* [What you should do]: The answer must repeat each line of the material exactly.

* [Source data]:
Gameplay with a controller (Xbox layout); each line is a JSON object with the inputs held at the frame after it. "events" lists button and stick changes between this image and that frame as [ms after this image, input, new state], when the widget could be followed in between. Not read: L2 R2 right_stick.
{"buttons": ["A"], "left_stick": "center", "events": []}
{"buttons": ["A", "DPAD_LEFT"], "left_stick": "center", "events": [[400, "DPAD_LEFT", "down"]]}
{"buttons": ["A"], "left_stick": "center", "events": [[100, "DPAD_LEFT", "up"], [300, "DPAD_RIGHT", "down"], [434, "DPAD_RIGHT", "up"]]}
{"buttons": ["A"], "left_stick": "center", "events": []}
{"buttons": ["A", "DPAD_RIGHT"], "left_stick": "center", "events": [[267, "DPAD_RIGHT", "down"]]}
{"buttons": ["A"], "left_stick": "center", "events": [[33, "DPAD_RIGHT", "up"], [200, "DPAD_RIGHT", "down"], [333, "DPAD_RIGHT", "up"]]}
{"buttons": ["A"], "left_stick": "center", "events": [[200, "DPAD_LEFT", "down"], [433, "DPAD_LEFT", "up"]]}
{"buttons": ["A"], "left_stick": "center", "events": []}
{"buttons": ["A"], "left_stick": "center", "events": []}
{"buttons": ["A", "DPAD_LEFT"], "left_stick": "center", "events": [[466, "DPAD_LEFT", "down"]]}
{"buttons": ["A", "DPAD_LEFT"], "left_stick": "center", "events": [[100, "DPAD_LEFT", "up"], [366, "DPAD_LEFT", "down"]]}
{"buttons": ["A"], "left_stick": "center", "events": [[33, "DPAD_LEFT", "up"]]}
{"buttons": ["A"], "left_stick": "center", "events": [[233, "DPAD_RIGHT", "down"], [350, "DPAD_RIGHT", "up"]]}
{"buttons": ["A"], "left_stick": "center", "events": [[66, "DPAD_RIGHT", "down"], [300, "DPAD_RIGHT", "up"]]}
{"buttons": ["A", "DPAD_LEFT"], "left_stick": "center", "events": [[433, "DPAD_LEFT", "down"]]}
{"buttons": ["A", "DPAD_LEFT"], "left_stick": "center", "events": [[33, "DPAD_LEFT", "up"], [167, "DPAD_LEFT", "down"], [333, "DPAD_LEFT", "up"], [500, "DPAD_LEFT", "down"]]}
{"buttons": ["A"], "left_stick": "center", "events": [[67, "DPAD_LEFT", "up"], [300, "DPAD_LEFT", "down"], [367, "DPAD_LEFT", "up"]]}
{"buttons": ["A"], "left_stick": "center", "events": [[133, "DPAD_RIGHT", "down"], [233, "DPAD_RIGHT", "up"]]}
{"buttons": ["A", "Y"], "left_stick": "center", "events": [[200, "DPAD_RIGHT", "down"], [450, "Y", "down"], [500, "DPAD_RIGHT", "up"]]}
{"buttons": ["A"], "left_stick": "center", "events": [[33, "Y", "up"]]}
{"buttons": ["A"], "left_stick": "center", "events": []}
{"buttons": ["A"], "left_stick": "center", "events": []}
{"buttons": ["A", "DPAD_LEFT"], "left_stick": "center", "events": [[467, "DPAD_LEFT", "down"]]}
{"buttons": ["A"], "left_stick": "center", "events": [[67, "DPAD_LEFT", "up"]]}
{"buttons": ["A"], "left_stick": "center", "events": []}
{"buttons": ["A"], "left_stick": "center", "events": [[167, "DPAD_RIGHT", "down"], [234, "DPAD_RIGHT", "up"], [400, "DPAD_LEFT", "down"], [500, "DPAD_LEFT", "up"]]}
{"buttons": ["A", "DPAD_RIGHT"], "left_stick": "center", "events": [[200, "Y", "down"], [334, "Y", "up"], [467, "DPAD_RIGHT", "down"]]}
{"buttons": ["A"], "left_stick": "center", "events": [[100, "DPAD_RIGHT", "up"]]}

* [Exercise output]:
Gameplay with a controller (Xbox layout); each line is a JSON object with the inputs held at the frame after it. "events" lists button and stick changes between this image and that frame as [ms after this image, input, new state], when the widget could be followed in between. Not read: L2 R2 right_stick.
{"buttons": ["A"], "left_stick": "center", "events": []}
{"buttons": ["A", "DPAD_LEFT"], "left_stick": "center", "events": [[400, "DPAD_LEFT", "down"]]}
{"buttons": ["A"], "left_stick": "center", "events": [[100, "DPAD_LEFT", "up"], [300, "DPAD_RIGHT", "down"], [434, "DPAD_RIGHT", "up"]]}
{"buttons": ["A"], "left_stick": "center", "events": []}
{"buttons": ["A", "DPAD_RIGHT"], "left_stick": "center", "events": [[267, "DPAD_RIGHT", "down"]]}
{"buttons": ["A"], "left_stick": "center", "events": [[33, "DPAD_RIGHT", "up"], [200, "DPAD_RIGHT", "down"], [333, "DPAD_RIGHT", "up"]]}
{"buttons": ["A"], "left_stick": "center", "events": [[200, "DPAD_LEFT", "down"], [433, "DPAD_LEFT", "up"]]}
{"buttons": ["A"], "left_stick": "center", "events": []}
{"buttons": ["A"], "left_stick": "center", "events": []}
{"buttons": ["A", "DPAD_LEFT"], "left_stick": "center", "events": [[466, "DPAD_LEFT", "down"]]}
{"buttons": ["A", "DPAD_LEFT"], "left_stick": "center", "events": [[100, "DPAD_LEFT", "up"], [366, "DPAD_LEFT", "down"]]}
{"buttons": ["A"], "left_stick": "center", "events": [[33, "DPAD_LEFT", "up"]]}
{"buttons": ["A"], "left_stick": "center", "events": [[233, "DPAD_RIGHT", "down"], [350, "DPAD_RIGHT", "up"]]}
{"buttons": ["A"], "left_stick": "center", "events": [[66, "DPAD_RIGHT", "down"], [300, "DPAD_RIGHT", "up"]]}
{"buttons": ["A", "DPAD_LEFT"], "left_stick": "center", "events": [[433, "DPAD_LEFT", "down"]]}
{"buttons": ["A", "DPAD_LEFT"], "left_stick": "center", "events": [[33, "DPAD_LEFT", "up"], [167, "DPAD_LEFT", "down"], [333, "DPAD_LEFT", "up"], [500, "DPAD_LEFT", "down"]]}
{"buttons": ["A"], "left_stick": "center", "events": [[67, "DPAD_LEFT", "up"], [300, "DPAD_LEFT", "down"], [367, "DPAD_LEFT", "up"]]}
{"buttons": ["A"], "left_stick": "center", "events": [[133, "DPAD_RIGHT", "down"], [233, "DPAD_RIGHT", "up"]]}
{"buttons": ["A", "Y"], "left_stick": "center", "events": [[200, "DPAD_RIGHT", "down"], [450, "Y", "down"], [500, "DPAD_RIGHT", "up"]]}
{"buttons": ["A"], "left_stick": "center", "events": [[33, "Y", "up"]]}
{"buttons": ["A"], "left_stick": "center", "events": []}
{"buttons": ["A"], "left_stick": "center", "events": []}
{"buttons": ["A", "DPAD_LEFT"], "left_stick": "center", "events": [[467, "DPAD_LEFT", "down"]]}
{"buttons": ["A"], "left_stick": "center", "events": [[67, "DPAD_LEFT", "up"]]}
{"buttons": ["A"], "left_stick": "center", "events": []}
{"buttons": ["A"], "left_stick": "center", "events": [[167, "DPAD_RIGHT", "down"], [234, "DPAD_RIGHT", "up"], [400, "DPAD_LEFT", "down"], [500, "DPAD_LEFT", "up"]]}
{"buttons": ["A", "DPAD_RIGHT"], "left_stick": "center", "events": [[200, "Y", "down"], [334, "Y", "up"], [467, "DPAD_RIGHT", "down"]]}
{"buttons": ["A"], "left_stick": "center", "events": [[100, "DPAD_RIGHT", "up"]]}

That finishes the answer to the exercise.